[Work task]
From the data below, copy exactly the lines that lie between the one holding "fx_px: 1167" and the one holding "f_number: 8", including both, and nothing more.

The data Block Start

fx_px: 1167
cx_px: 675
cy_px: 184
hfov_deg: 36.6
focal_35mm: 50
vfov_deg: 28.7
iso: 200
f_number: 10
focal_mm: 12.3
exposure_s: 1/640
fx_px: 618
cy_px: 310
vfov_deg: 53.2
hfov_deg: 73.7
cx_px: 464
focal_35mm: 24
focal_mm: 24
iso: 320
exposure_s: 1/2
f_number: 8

The data Block End
The data Block Start

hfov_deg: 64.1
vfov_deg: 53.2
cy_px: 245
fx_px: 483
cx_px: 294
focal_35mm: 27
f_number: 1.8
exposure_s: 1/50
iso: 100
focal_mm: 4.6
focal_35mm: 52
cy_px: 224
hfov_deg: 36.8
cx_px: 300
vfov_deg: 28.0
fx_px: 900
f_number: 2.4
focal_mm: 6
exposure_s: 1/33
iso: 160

The data Block End

[Response]
fx_px: 1167
cx_px: 675
cy_px: 184
hfov_deg: 36.6
focal_35mm: 50
vfov_deg: 28.7
iso: 200
f_number: 10
focal_mm: 12.3
exposure_s: 1/640
fx_px: 618
cy_px: 310
vfov_deg: 53.2
hfov_deg: 73.7
cx_px: 464
focal_35mm: 24
focal_mm: 24
iso: 320
exposure_s: 1/2
f_number: 8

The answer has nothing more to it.